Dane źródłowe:
******************************

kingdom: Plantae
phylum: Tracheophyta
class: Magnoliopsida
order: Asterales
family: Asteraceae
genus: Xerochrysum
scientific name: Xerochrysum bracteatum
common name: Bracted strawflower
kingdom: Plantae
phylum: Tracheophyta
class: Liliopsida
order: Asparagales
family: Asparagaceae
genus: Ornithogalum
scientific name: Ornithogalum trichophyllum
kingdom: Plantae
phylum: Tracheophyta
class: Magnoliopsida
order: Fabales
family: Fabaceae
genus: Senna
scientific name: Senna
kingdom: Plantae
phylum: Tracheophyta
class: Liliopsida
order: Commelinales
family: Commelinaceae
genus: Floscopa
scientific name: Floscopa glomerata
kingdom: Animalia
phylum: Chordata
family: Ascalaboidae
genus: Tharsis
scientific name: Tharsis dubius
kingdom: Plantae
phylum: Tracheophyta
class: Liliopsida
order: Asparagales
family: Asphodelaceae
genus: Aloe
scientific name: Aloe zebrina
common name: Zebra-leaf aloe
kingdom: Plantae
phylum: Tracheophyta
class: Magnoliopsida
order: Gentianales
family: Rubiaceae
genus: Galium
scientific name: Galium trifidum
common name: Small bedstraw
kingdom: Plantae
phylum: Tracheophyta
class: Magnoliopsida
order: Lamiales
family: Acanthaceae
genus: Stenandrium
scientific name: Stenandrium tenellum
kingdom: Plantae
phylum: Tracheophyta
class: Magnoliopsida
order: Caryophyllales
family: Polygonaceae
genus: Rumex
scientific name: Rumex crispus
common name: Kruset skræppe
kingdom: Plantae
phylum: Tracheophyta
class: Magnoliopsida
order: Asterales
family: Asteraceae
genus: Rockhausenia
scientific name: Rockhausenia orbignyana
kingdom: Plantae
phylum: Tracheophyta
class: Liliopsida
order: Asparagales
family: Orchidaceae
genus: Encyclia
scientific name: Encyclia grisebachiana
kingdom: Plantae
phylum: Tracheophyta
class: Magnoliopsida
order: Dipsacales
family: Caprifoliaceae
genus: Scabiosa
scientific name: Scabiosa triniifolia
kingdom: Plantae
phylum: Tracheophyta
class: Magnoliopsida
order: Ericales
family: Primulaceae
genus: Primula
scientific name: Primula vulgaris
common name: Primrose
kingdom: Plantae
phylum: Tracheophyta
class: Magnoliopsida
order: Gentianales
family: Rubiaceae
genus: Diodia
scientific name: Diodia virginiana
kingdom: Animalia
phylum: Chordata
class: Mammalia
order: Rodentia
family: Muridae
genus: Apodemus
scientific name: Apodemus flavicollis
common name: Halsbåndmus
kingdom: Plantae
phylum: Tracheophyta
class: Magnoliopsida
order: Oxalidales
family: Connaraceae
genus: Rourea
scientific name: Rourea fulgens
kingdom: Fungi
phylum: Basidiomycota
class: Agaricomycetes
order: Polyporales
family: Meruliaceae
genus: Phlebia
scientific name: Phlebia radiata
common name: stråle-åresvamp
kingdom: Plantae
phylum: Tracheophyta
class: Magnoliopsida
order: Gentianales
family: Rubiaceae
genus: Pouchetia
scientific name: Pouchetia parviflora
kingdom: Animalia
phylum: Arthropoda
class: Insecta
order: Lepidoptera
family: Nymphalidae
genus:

******************************

▶ _Cel zadania_: Przepisz dokładnie każdy wiersz powyższego materiału, od pierwszego do ostatniego, bez żadnych zmian.

▶ _Ostateczna odpowiedź_:
kingdom: Plantae
phylum: Tracheophyta
class: Magnoliopsida
order: Asterales
family: Asteraceae
genus: Xerochrysum
scientific name: Xerochrysum bracteatum
common name: Bracted strawflower
kingdom: Plantae
phylum: Tracheophyta
class: Liliopsida
order: Asparagales
family: Asparagaceae
genus: Ornithogalum
scientific name: Ornithogalum trichophyllum
kingdom: Plantae
phylum: Tracheophyta
class: Magnoliopsida
order: Fabales
family: Fabaceae
genus: Senna
scientific name: Senna
kingdom: Plantae
phylum: Tracheophyta
class: Liliopsida
order: Commelinales
family: Commelinaceae
genus: Floscopa
scientific name: Floscopa glomerata
kingdom: Animalia
phylum: Chordata
family: Ascalaboidae
genus: Tharsis
scientific name: Tharsis dubius
kingdom: Plantae
phylum: Tracheophyta
class: Liliopsida
order: Asparagales
family: Asphodelaceae
genus: Aloe
scientific name: Aloe zebrina
common name: Zebra-leaf aloe
kingdom: Plantae
phylum: Tracheophyta
class: Magnoliopsida
order: Gentianales
family: Rubiaceae
genus: Galium
scientific name: Galium trifidum
common name: Small bedstraw
kingdom: Plantae
phylum: Tracheophyta
class: Magnoliopsida
order: Lamiales
family: Acanthaceae
genus: Stenandrium
scientific name: Stenandrium tenellum
kingdom: Plantae
phylum: Tracheophyta
class: Magnoliopsida
order: Caryophyllales
family: Polygonaceae
genus: Rumex
scientific name: Rumex crispus
common name: Kruset skræppe
kingdom: Plantae
phylum: Tracheophyta
class: Magnoliopsida
order: Asterales
family: Asteraceae
genus: Rockhausenia
scientific name: Rockhausenia orbignyana
kingdom: Plantae
phylum: Tracheophyta
class: Liliopsida
order: Asparagales
family: Orchidaceae
genus: Encyclia
scientific name: Encyclia grisebachiana
kingdom: Plantae
phylum: Tracheophyta
class: Magnoliopsida
order: Dipsacales
family: Caprifoliaceae
genus: Scabiosa
scientific name: Scabiosa triniifolia
kingdom: Plantae
phylum: Tracheophyta
class: Magnoliopsida
order: Ericales
family: Primulaceae
genus: Primula
scientific name: Primula vulgaris
common name: Primrose
kingdom: Plantae
phylum: Tracheophyta
class: Magnoliopsida
order: Gentianales
family: Rubiaceae
genus: Diodia
scientific name: Diodia virginiana
kingdom: Animalia
phylum: Chordata
class: Mammalia
order: Rodentia
family: Muridae
genus: Apodemus
scientific name: Apodemus flavicollis
common name: Halsbåndmus
kingdom: Plantae
phylum: Tracheophyta
class: Magnoliopsida
order: Oxalidales
family: Connaraceae
genus: Rourea
scientific name: Rourea fulgens
kingdom: Fungi
phylum: Basidiomycota
class: Agaricomycetes
order: Polyporales
family: Meruliaceae
genus: Phlebia
scientific name: Phlebia radiata
common name: stråle-åresvamp
kingdom: Plantae
phylum: Tracheophyta
class: Magnoliopsida
order: Gentianales
family: Rubiaceae
genus: Pouchetia
scientific name: Pouchetia parviflora
kingdom: Animalia
phylum: Arthropoda
class: Insecta
order: Lepidoptera
family: Nymphalidae
genus:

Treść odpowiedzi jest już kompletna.